3. 金利上昇で返済額が増える(変動金利の場合)

変動金利は低金利時代に有利ですが、政策金利の変更によって返済額が上昇するリスクがあります。2024年以降、日本銀行は金利を引き上げる方向に転換しており、変動金利で借りている方は特に注意が必要です。借入額が大きいほど、金利1%の上昇が月々の返済に与える影響は大きくなります。

適正な借入額を自分で計算する方法

以下のステップで、自分に合った借入額の目安を計算できます。

  • ステップ1:手取り月収を確認する(ボーナス込みの場合は月換算で加算)
  • ステップ2:月返済の上限を決める(手取りの25〜30%以内が目安)
  • ステップ3:返済期間と金利から借入可能額を逆算する
  • ステップ4:将来の収入変動(育休・転職)を想定して再チェックする

たとえば手取り45万円の場合、月返済の上限を25%とすれば約11.3万円。金利0.5%・35年で逆算すると借入可能額は約4,300万円が目安になります。これを「現在の年収」だけでなく「育休中や収入が落ちたとき」にも当てはめてみることが重要です。

頭金をいくら入れるかも重要な判断軸

同じ物件価格でも、頭金を多く入れれば借入額を圧縮できます。一般的には物件価格の10〜20%程度を頭金として用意することが推奨されていますが、頭金を入れすぎて手元資金がゼロになるのも危険です。

目安として、頭金を入れたあとも生活防衛資金(生活費の6ヶ月分以上)は手元に残しておくことをおすすめします。貯蓄や投資で運用している資金との兼ね合いも含め、トータルでバランスを見ながら判断しましょう。

まとめ:「借りられる額」ではなく「返せる額」で決める

住宅ローンは人生最大の買い物であり、最大の借金でもあります。銀行の審査が通ったからといって、その上限まで借りることが正解とは限りません。
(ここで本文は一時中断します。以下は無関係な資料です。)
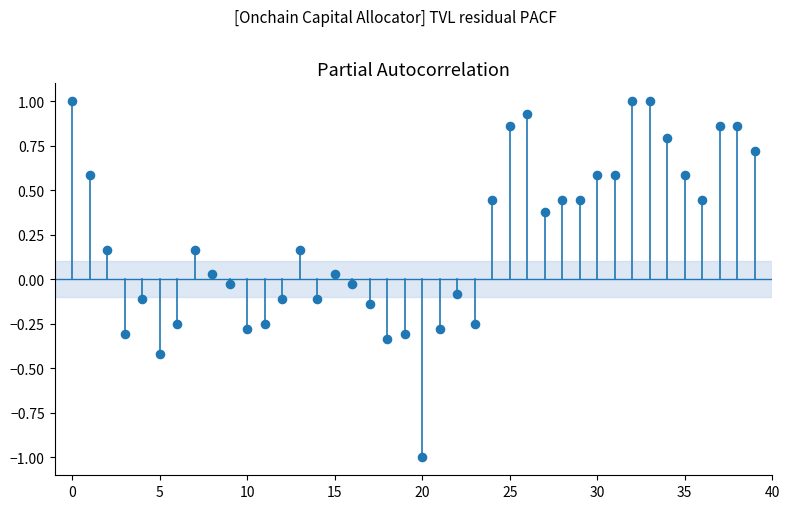

What is the range of Y values (max minus min)?

2.0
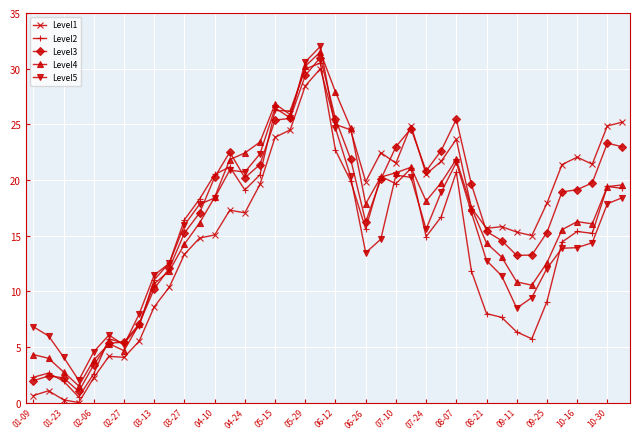

Which series ends up on top after the final intersection of Level1 and Level5?

Level1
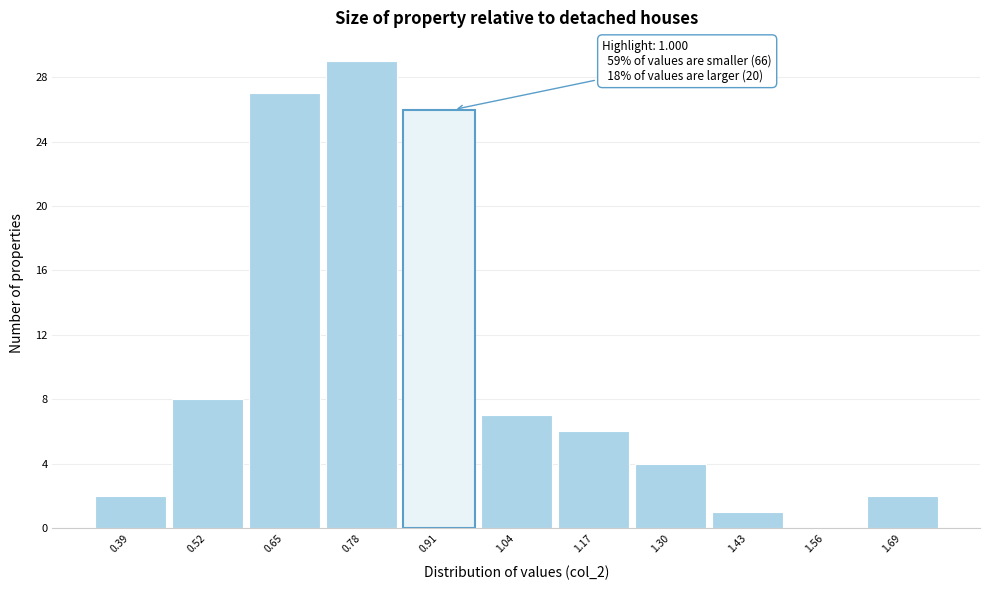

Reading left to right, list all the values displayed in this chart.

0.39=2	0.52=8	0.65=27	0.78=29	0.91=26	1.04=7	1.17=6	1.30=4	1.43=1	1.56=0	1.69=2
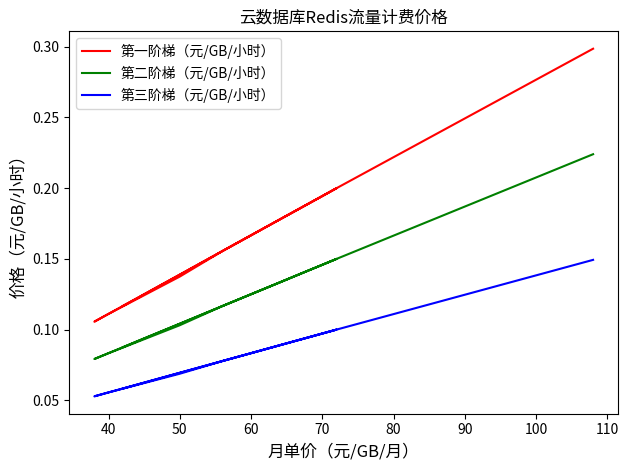

At how many categories does at least one series exceed 0?

18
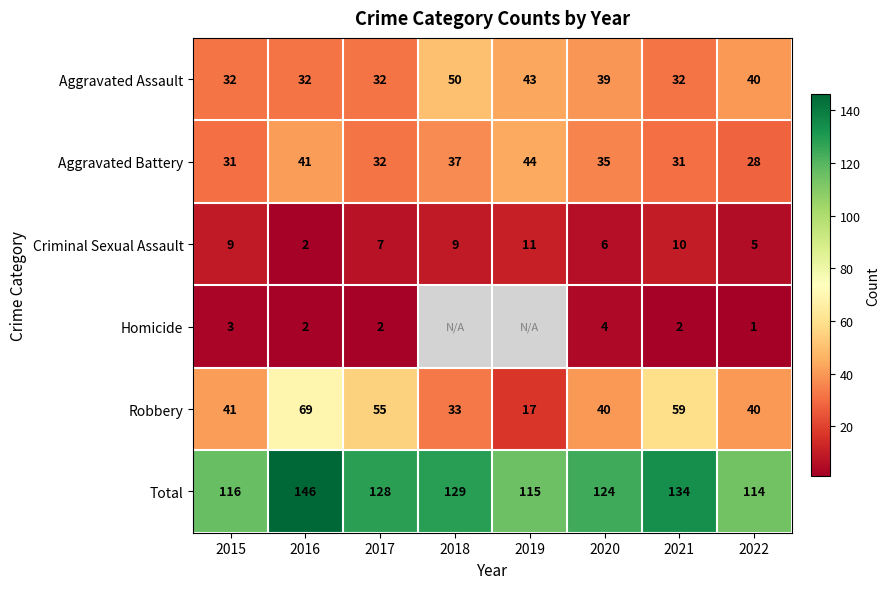

What is the smallest value displayed?

1.0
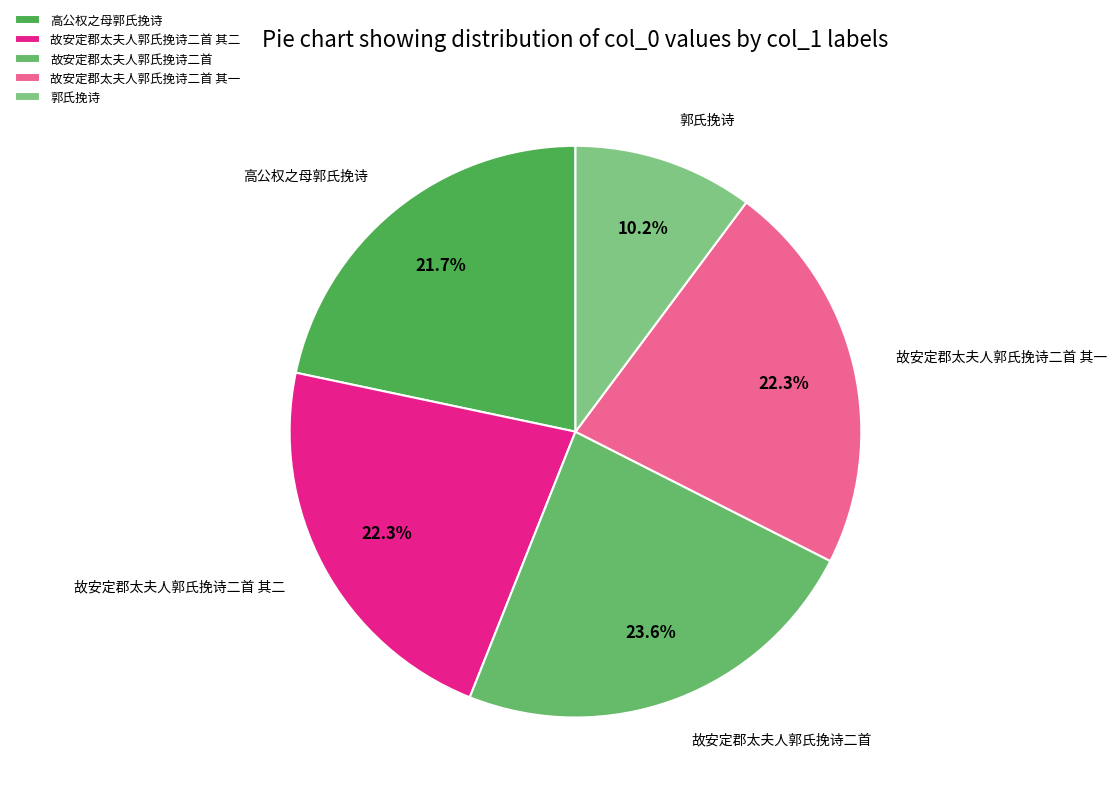

What is the largest slice in the pie chart?

故安定郡太夫人郭氏挽诗二首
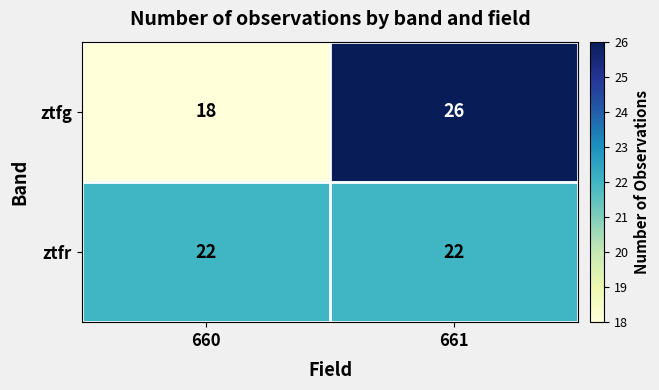

Reading left to right, list all the values displayed in this chart.

ztfg: 18	26
ztfr: 22	22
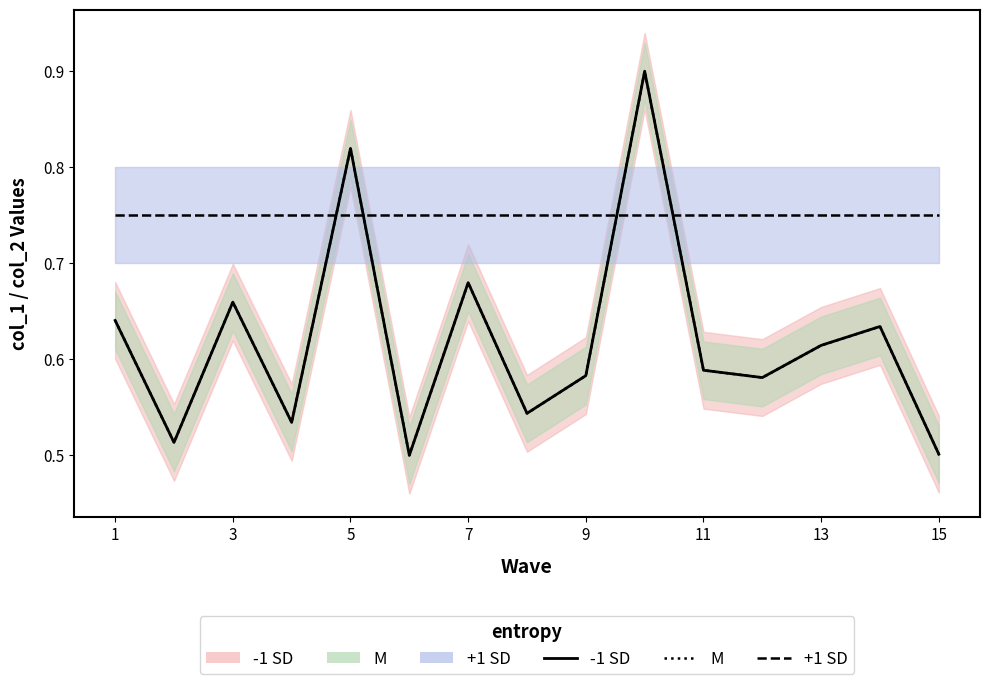

True or false: -1 SD line and M line cross at least once.

False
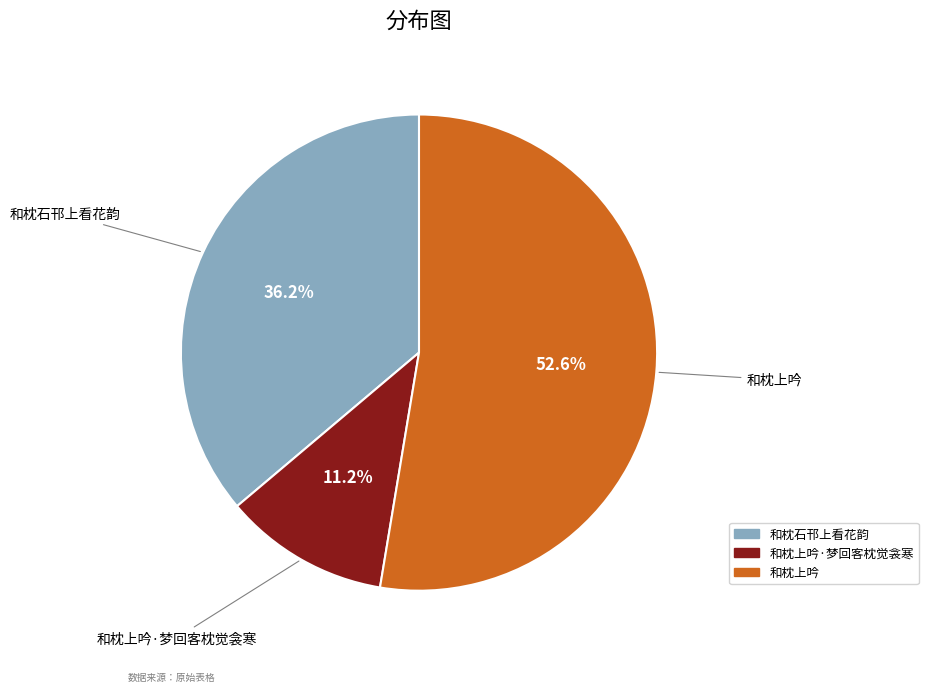

To the nearest percent, what is the combined percentage of 和枕上吟·梦回客枕觉衾寒 and 和枕上吟?

64%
年収の5〜6倍以内・返済比率25%以内を基本の目安として、育休・金利変動・子どもの教育費といったライフイベントも加味したうえで「自分が無理なく返せる額」を冷静に計算してみてください。家を買うことが目的ではなく、買ったあとも豊かに暮らし続けることが本当のゴールです。


※本記事は一般的な情報提供を目的としており、特定の金融商品・サービスを推奨するものではありません。住宅ローンの借入額や返済計画については、ご自身の収入・支出・家族構成・ライフプランに応じて、金融機関やファイナンシャルプランナーにご相談のうえ、慎重にご判断ください。金利・税制等は変更される場合があります。